Study: 81% of 10-Year-Old South Africans Battle to Read
According to a study published Tuesday, which tested the reading ability of 400K students globally, 8 out of 10 10-year-old school children in South Africa struggle with reading comprehension.
- According to a study published Tuesday, which tested the reading ability of 400K students globally, 8 out of 10 10-year-old school children in South Africa struggle with reading comprehension.1
- The literacy of 9- and 10-year-old fourth graders in South Africa ranked last out of 57 countries assessed in the 2021 Progress in International Reading Literacy Study (PIRLS), scoring 288 points compared with the international average of 500.2
- While South Africa's child literacy rate observed by the PIRLS in 2016 was 78%, the 2021 study shows that 81% of South African children struggle to read in any of the country's 11 official languages.1
- The study also shows that more than 30% of South African children entering second grade don't know the alphabet.3
- The country's education minister, Angie Motshekga, blamed the "disappointingly low" findings on "historical challenges," including poverty, inequality, and inadequate infrastructure, as well as school closures due to COVID.4
- Furthermore, Motshekga admitted that reading instruction in many primary schools often "focuses solely on oral performance, neglecting reading comprehension and the meaning of written words."5
Sources: 1BBC News, 2WION, 3VOA, 4News24, and 5Africanews.

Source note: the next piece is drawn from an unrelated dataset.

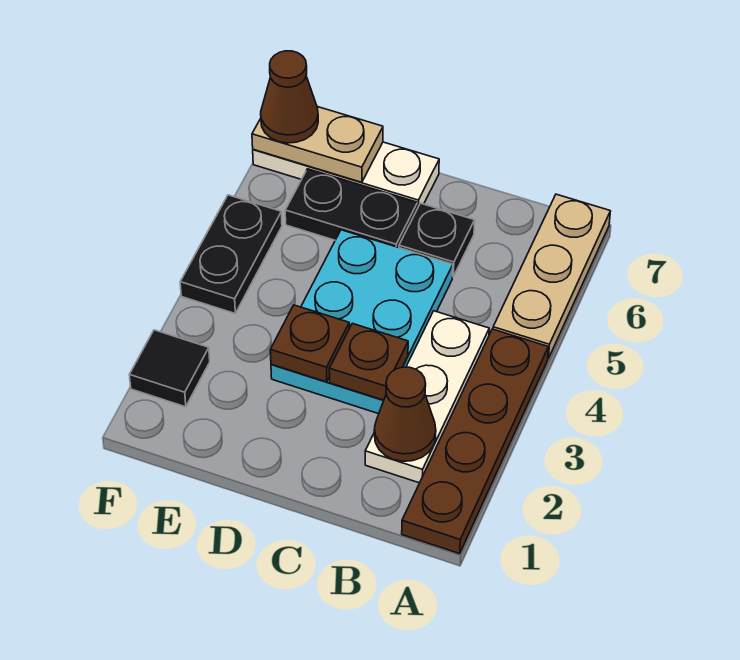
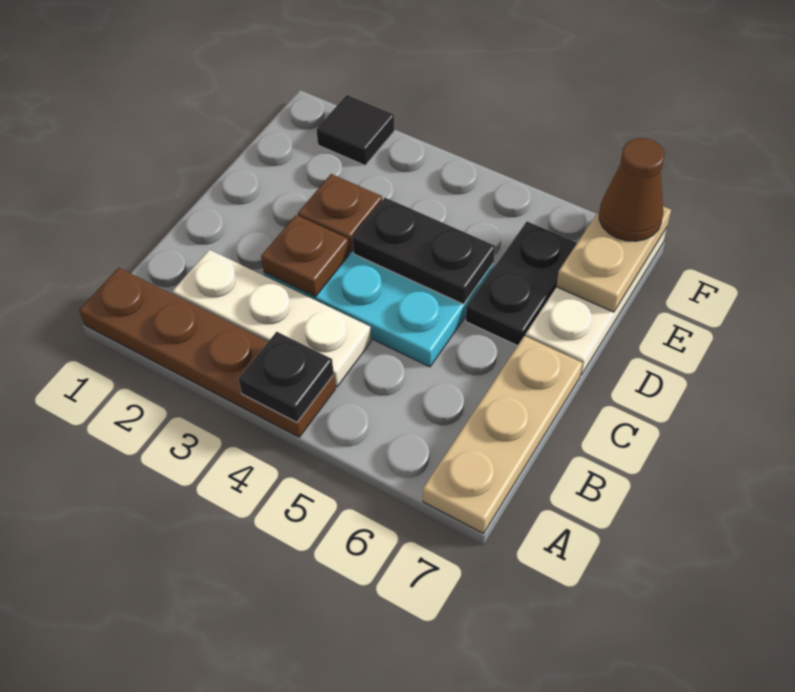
tan plate A5:A7 level 1 -> tan plate A7:C7 level 1
brown cone B2 level 2 -> none
black plate C6 level 1 -> black plate A4 level 2
black plate F4:F5 level 1 -> black plate D4:D5 level 2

- Narrative A, as provided by UNICEF. The negative and dire consequences of the pandemic erased a decade of progress in reading outcomes and put brakes on the government's program to improve primary education. In addition, unprecedented disruptions resulted in severe loss of teaching time for children at a crucial stage of their developmental journey.

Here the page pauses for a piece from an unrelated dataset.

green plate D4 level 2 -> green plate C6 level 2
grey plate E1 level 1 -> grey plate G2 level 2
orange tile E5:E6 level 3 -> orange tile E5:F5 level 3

- Narrative B, as provided by The Africa. It's unfair to blame COVID, as multiple factors — including a lack of textbooks and libraries, inadequate infrastructure, and significant inequality between black and white students — are responsible for the longstanding education crisis in South Africa. The country has also been marked by the poor education imposed on the majority black population, who are partly illiterate and find it challenging to help their children learn to read.